# Request:
Filter the listing below, keeping every line that holds "ASIAN".

# Data to use:

[Start of section]

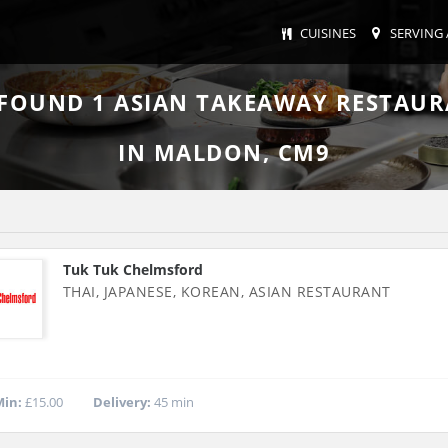
CUISINES
SERVING 
 FOUND
1
ASIAN TAKEAWAY RESTAU
IN MALDON, CM9
Tuk Tuk Chelmsford
THAI, JAPANESE, KOREAN, ASIAN RESTAURANT
in:
£15.00
Delivery:
45 min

[End of section]

# Task solution:
ASIAN TAKEAWAY RESTAU
THAI, JAPANESE, KOREAN, ASIAN RESTAURANT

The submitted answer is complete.